**EXERCISE SET:**
1. Say whether each statement agrees with the Databases and Developers slides, answering yes or no and quoting the deciding words: (a) The speaker calls himself a database expert. (b) JSON appears among the common flat file types. (c) In the students table, each column is a record.
2. Condense the passage of the Databases and Developers slides that begins "Use the data for" into one sentence that keeps all three uses.

**SELECTED TEXT:**
Databases and Developers

SELECT * FROM exciting_knowledge;

First off

Ask questions

at any time!

Who am I?

Kyle Tolle

kyletolle.com | @kyletolle

Software Engineer on Sabbatical

Not a database expert

but I want to

share

some of what

I’ve learned

Slides for this talk

Presentation:

https://kyletolle.github.io/dbs_and_devs_talk

Code:

https://github.com/kyletolle/dbs_and_devs_talk

Past Jobs

  • tools supporting satellite simulation
  • ICBM command and control system
  • geospatial data collection
  • mobile wallet applications

Overview

  • Background
  • ORMs
  • DB Theory
  • Important Concepts

Let’s start at

The Very Beginning

Humans are

knowledge-hunters

&

data-gatherers

We like to

  • Collect data
  • Store it
  • Process it

Software crunches

data

Data needs

a home

a.k.a.

A Data Store

Data’s earliest home

The Flat File

cat students.csv

Id, Name, Grade
1,  Ted,  B
2,  Stan, A-
3,  Fred, C++
4,  Ned,  5%

Easy peasy

Some things don’t need to be complicated

Flat Files

can be used for

Data Interchange

Common flat file types

  • CSV
  • HTML
  • XML
  • JSON
  • ini
  • conf

Then, things grow

Complicated

Want to

  • know more
  • ask questions
  • give access

Use the data for

  • Web application
  • Report generation
  • Analysis performation

Fortunately for us,

some smart folks

invented the

database

Popular DBs according to Devs

Popular DBs chart

https://insights.stackoverflow.com/survey/2017#technology-databases

Many common DBs use the

Relational Model

Relational Model Concepts*

*: By User:AutumnSnow - Own work, CC BY-SA 3.0, Link

In other words, we have a

Table

with

Rows & Columns

SQL is a DSL

for managing data in a

Relational DB

Remember our student data?

Id, Name, Grade
1,  Ted,  B
2,  Stan, A-
3,  Fred, C++
4,  Ned,  5%

Put a database on it!

Put a bird on it

students

id name grade
1 Ted B
2 Stan A-
3 Fred C++
4 Ned 5%

The table has a schema.

Each row is a record.

Each column is an attribute.

**DATASET RECORDS:**
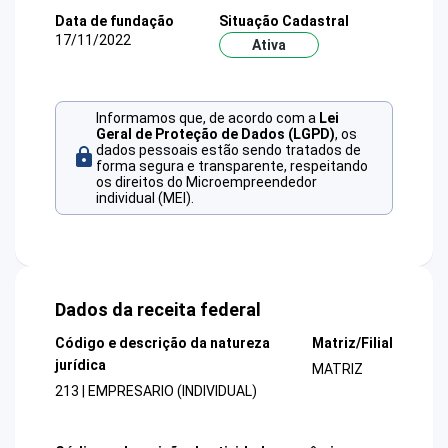
Data de fundação
Situação Cadastral
17/11/2022
Ativa
Informamos que, de acordo com a
Lei
Geral de Proteção de Dados (LGPD)
, os
dados pessoais estão sendo tratados de
forma segura e transparente, respeitando
os direitos do Microempreendedor
individual (MEI).
Dados da receita federal
Código e descrição da natureza
Matriz/Filial
jurídica
MATRIZ
213 | EMPRESARIO (INDIVIDUAL)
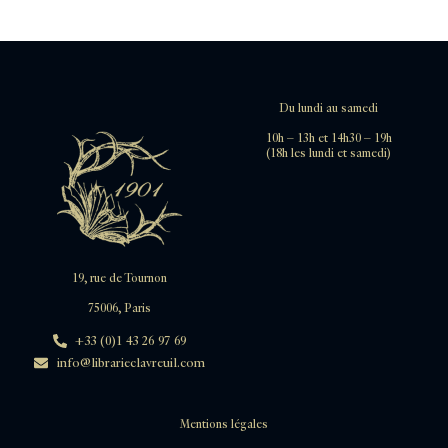
Du lundi au samedi
10h – 13h et 14h30 – 19h
(18h les lundi et samedi)
19, rue de Tournon
75006, Paris
+33 (0)1 43 26 97 69
info@librarieclavreuil.com
Mentions légales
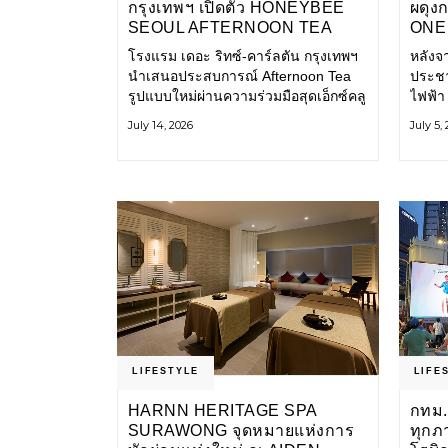
กรุงเทพฯ เปิดตัว HONEYBEE
ผดุง
SEOUL AFTERNOON TEA
ONE 
COLLABORATION ณ คาเลโอ
เก่า 
โรงแรม เดอะ ริทซ์-คาร์ลตัน กรุงเทพฯ
หลังจ
(CALEŌ) ชวนสัมผัสเสน่ห์ของ
โ
นำเสนอประสบการณ์ Afternoon Tea
ประชา
ขนมหวานร่วมสมัยจากกรุงโซล
รูปแบบใหม่ผ่านความร่วมมือสุดเอ็กซ์คลู
ไฟฟ้า
ซีฟกับ Honeybee Seoul คาเฟ่ขนม
การเด
July 14, 2026
July 5,
หวานสไตล์ฝรั่งเศสร่วมสมัยชื่อดังจาก
และเป็
กรุงโซล นำโดยเชฟอึนจอง
แอปพล
LIFESTYLE
LIFE
HARNN HERITAGE SPA
กทม.
SURAWONG จุดหมายแห่งการ
ทุกภ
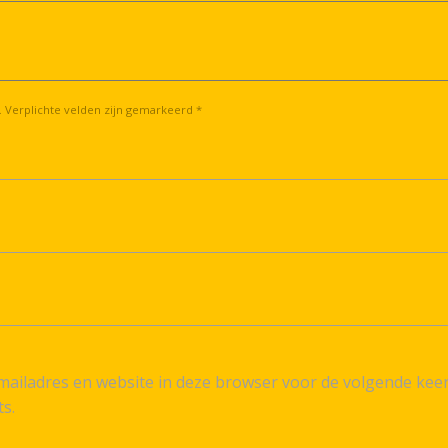
. Verplichte velden zijn gemarkeerd *
ailadres en website in deze browser voor de volgende kee
ts.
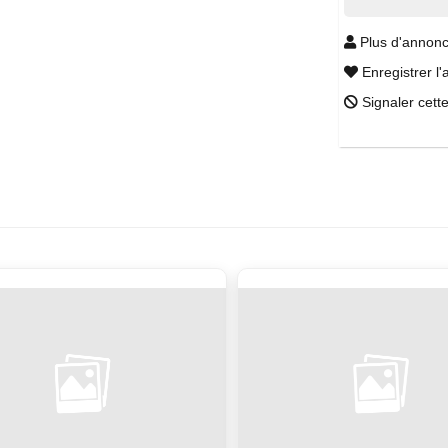
Plus d'annonc
Enregistrer l'
Signaler cett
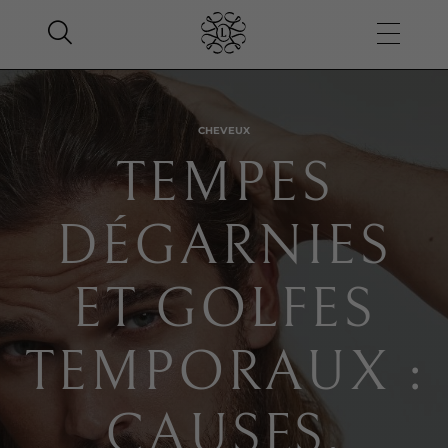
CHEVEUX
TEMPES
DÉGARNIES
ET GOLFES
TEMPORAUX :
CAUSES,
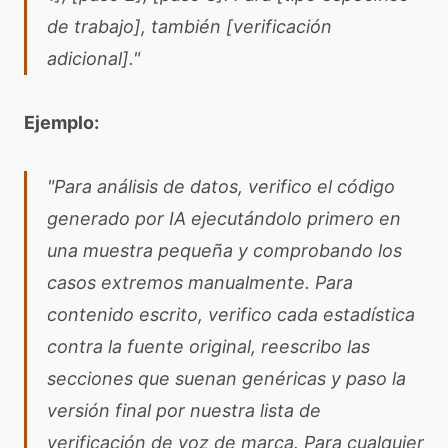
de trabajo], también [verificación
adicional]."
Ejemplo:
"Para análisis de datos, verifico el código
generado por IA ejecutándolo primero en
una muestra pequeña y comprobando los
casos extremos manualmente. Para
contenido escrito, verifico cada estadística
contra la fuente original, reescribo las
secciones que suenan genéricas y paso la
versión final por nuestra lista de
verificación de voz de marca. Para cualquier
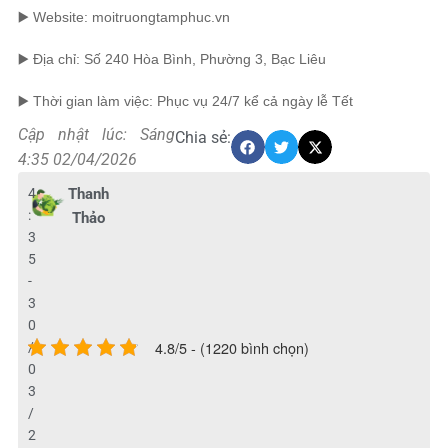
▶️ Website: moitruongtamphuc.vn
▶️ Địa chỉ: Số 240 Hòa Bình, Phường 3, Bạc Liêu
▶️ Thời gian làm việc: Phục vụ 24/7 kể cả ngày lễ Tết
Cập nhật lúc: Sáng
Chia sẻ:
4:35 02/04/2026
4
Thanh
:
Thảo
3
5
-
3
0
4.8/5 - (1220 bình chọn)
/
0
3
/
2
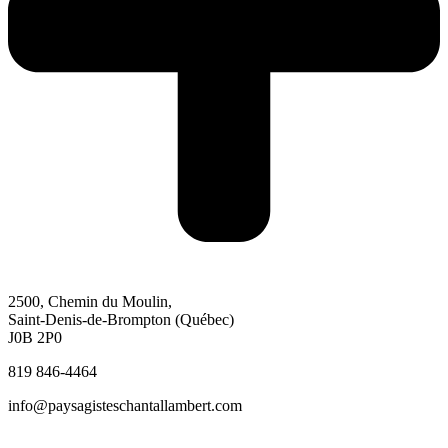
2500, Chemin du Moulin,
Saint-Denis-de-Brompton (Québec)
J0B 2P0
819 846-4464
info@paysagisteschantallambert.com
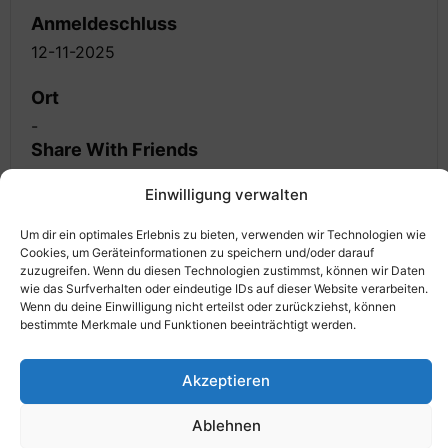
Anmeldeschluss
12-11-2025
Ort
-
Share With Friends
Einwilligung verwalten
Um dir ein optimales Erlebnis zu bieten, verwenden wir Technologien wie
Cookies, um Geräteinformationen zu speichern und/oder darauf
Veranstalter
zuzugreifen. Wenn du diesen Technologien zustimmst, können wir Daten
wie das Surfverhalten oder eindeutige IDs auf dieser Website verarbeiten.
Wenn du deine Einwilligung nicht erteilst oder zurückziehst, können
bestimmte Merkmale und Funktionen beeinträchtigt werden.
Akzeptieren
Ablehnen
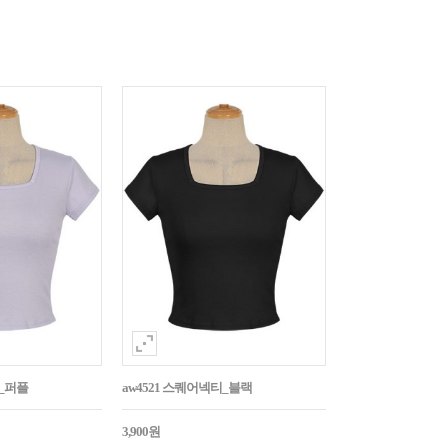
티_퍼플
aw4521 스퀘어넥티_블랙
3,900원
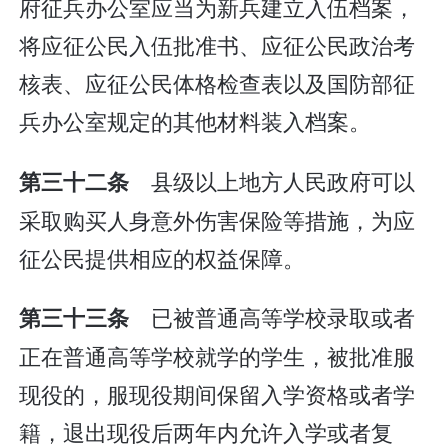
府征兵办公室应当为新兵建立入伍档案，
将应征公民入伍批准书、应征公民政治考
核表、应征公民体格检查表以及国防部征
兵办公室规定的其他材料装入档案。
县级以上地方人民政府可以
第三十二条
采取购买人身意外伤害保险等措施，为应
征公民提供相应的权益保障。
已被普通高等学校录取或者
第三十三条
正在普通高等学校就学的学生，被批准服
现役的，服现役期间保留入学资格或者学
籍，退出现役后两年内允许入学或者复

**ANSWERS FOR THE TASKS:**
1.
(a) No: "Not a database expert"
(b) Yes: "Common flat file types" lists "JSON"
(c) No: "Each row is a record." and "Each column is an attribute."

2. The data can be used for a web application, report generation, and analysis.